Noa Malka

Personal information
- Native name: נועה מלכה‎
- Born: 15 June 2003 (age 23)

Sport
- Country: Israel
- Sport: Goalball

Medal record
| Event | 1st | 2nd | 3rd |
| Paralympic Games | 0 | 1 | 0 |
| IBSA World Games | 0 | 0 | 0 |
| Goalball World Championships | 0 | 0 | 1 |
| Goalball European Championships | 0 | 2 | 1 |
| Lady Intercup | 1 | 2 | 0 |
Women's goalball
Representing Israel
Paralympic Games
| Silver medal – second place | 2024 Paris | Team |
Goalball World Championships
| Bronze medal – third place | 2022 Matosinhos | Women's goalball |
Goalball European Championships
| Silver medal – second place | 2019 Germany | Women's goalball |
| Bronze medal – third place | 2021 Turkey | Women's goalball |
| Silver medal – second place | 2023 Montenegro | Women's goalball |
Lady & Men Intercup
| Silver medal – second place | 2022 Malmo | Women's goalball |
| Gold medal – first place | 2022 Berlin | Women's goalball |
| Silver medal – second place | 2023 Malmo | Women's goalball |

= Noa Malka =

Israeli Paralympic goalball player

Noa Malka (נועה מלכה; born 15 June 2003) is an Israeli Paralympic goalball player.
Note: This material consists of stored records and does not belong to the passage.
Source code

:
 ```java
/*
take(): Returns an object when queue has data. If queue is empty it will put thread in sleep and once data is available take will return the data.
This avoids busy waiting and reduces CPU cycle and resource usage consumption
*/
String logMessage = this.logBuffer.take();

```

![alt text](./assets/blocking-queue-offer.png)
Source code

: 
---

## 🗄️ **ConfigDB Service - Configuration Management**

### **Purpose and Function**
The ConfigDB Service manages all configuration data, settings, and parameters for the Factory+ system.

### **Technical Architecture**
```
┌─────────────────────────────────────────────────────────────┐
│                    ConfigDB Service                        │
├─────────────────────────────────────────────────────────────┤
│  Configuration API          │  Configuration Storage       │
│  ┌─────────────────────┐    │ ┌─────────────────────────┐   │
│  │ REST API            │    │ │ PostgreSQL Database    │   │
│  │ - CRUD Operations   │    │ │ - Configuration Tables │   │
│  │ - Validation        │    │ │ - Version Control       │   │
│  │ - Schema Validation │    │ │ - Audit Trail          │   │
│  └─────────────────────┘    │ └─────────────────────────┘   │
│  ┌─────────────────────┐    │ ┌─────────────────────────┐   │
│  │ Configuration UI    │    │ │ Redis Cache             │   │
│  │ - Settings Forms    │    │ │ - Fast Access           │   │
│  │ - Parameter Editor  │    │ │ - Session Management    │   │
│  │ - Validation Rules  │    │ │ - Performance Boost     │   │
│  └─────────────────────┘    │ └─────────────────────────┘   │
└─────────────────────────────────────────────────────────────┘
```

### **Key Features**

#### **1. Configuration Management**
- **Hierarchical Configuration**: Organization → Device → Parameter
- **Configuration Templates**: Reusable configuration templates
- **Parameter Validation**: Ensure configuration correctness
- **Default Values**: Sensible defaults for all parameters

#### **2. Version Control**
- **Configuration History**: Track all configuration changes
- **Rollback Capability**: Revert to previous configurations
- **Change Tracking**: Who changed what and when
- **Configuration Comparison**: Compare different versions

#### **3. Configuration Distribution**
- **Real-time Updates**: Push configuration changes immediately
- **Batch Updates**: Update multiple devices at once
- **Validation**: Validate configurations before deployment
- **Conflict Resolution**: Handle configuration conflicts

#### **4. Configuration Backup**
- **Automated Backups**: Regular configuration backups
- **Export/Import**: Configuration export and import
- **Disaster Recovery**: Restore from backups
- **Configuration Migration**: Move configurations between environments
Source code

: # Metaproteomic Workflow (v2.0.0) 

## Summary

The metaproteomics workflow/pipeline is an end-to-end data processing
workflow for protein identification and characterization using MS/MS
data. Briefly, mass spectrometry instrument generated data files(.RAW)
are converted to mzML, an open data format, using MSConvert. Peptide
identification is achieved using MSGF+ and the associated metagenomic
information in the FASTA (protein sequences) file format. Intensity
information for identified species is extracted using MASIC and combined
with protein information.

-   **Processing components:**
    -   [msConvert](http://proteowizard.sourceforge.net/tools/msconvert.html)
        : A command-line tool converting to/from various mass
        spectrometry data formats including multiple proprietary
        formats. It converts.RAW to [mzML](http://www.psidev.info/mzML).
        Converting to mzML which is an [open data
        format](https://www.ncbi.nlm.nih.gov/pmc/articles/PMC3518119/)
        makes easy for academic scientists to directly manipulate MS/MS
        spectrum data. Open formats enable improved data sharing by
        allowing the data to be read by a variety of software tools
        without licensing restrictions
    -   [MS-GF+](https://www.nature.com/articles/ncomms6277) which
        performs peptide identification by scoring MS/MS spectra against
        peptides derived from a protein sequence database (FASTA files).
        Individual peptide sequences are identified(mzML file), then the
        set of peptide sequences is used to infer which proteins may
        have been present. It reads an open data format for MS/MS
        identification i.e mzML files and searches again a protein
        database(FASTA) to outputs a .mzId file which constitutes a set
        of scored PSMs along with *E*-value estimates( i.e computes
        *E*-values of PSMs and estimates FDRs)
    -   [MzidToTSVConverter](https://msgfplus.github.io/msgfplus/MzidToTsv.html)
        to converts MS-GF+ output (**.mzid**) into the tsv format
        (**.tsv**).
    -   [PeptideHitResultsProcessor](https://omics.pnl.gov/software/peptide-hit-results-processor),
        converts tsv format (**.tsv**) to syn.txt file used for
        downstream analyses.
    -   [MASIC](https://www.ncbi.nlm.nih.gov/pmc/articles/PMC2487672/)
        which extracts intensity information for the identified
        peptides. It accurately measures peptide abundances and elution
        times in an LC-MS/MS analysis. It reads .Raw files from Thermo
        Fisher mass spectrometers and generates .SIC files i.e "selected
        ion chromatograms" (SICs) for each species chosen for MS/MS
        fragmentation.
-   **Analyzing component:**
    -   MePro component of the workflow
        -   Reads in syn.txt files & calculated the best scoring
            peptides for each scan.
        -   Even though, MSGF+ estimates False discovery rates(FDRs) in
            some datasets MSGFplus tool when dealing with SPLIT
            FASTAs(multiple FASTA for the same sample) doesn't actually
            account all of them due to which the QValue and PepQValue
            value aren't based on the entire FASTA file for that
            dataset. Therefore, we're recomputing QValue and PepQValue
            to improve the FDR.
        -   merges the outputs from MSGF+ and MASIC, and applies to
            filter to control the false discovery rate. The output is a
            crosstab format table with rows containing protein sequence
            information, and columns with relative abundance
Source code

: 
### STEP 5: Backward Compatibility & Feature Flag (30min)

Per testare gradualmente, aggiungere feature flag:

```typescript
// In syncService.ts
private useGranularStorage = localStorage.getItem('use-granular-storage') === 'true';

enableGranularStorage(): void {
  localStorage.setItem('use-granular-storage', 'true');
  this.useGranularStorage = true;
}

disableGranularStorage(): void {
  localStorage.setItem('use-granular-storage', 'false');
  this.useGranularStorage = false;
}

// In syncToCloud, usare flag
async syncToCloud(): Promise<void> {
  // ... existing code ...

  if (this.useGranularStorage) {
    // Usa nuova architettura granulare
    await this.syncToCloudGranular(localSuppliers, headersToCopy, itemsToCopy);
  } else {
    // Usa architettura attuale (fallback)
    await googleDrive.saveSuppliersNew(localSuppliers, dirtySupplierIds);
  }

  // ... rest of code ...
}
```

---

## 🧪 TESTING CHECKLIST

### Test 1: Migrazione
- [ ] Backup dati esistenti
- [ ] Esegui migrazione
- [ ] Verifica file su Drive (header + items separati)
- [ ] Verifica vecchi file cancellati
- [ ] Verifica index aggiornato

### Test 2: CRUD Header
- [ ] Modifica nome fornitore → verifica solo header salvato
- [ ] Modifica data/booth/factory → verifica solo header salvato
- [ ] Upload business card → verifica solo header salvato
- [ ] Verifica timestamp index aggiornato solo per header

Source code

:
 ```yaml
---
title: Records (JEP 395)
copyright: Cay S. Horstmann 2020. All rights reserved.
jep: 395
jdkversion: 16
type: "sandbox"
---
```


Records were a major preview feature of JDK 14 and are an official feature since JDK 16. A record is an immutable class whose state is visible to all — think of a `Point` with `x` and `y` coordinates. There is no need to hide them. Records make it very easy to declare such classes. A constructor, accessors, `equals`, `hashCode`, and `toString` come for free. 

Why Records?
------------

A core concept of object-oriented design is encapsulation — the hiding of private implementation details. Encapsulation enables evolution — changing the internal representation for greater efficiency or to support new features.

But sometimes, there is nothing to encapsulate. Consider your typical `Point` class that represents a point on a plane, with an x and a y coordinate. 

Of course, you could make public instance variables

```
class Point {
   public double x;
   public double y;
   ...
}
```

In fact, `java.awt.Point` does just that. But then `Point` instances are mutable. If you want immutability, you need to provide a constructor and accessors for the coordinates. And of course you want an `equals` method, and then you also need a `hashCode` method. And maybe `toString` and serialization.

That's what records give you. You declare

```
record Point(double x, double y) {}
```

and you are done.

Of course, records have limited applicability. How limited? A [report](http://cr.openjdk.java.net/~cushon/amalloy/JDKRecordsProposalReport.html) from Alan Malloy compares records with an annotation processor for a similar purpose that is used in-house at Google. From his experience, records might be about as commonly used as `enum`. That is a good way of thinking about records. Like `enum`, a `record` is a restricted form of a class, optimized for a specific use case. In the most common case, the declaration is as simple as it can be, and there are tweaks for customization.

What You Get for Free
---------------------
She competed for Israel at the 2024 Paris Paralympics in the Women's goalball tournament, where she and the Israel women's national goalball team won a silver medal.

==Early life==
Malka was born with albinism and suffers from congenital visual defects. Malka grew up in Haifa, and after graduating from Urban High School A, she volunteered for two years for national service in the oncology department at the Sourasky Tel Aviv Medical Center.

==Goalball career==
Malka trains in goalball as part of Beit HaLochem in Tel Aviv and was added to the Israel women's national goalball team, with which she participated in the Tokyo Paralympic Games (2020). In 2022, she participated with the national team in the World Championship held in Portugal, where she scored the first goal in a global competition. At the World Championship they won a bronze medal and earlier that year the team won a gold medal at the World Teams Tournament held in Germany. As part of the junior team, Malka was also a partner in winning a silver medal at the 2022 European Under-19 Championship.

She competed for Israel at the 2024 Paris Paralympics in the Women's goalball tournament, where she and Team Israel won a silver medal.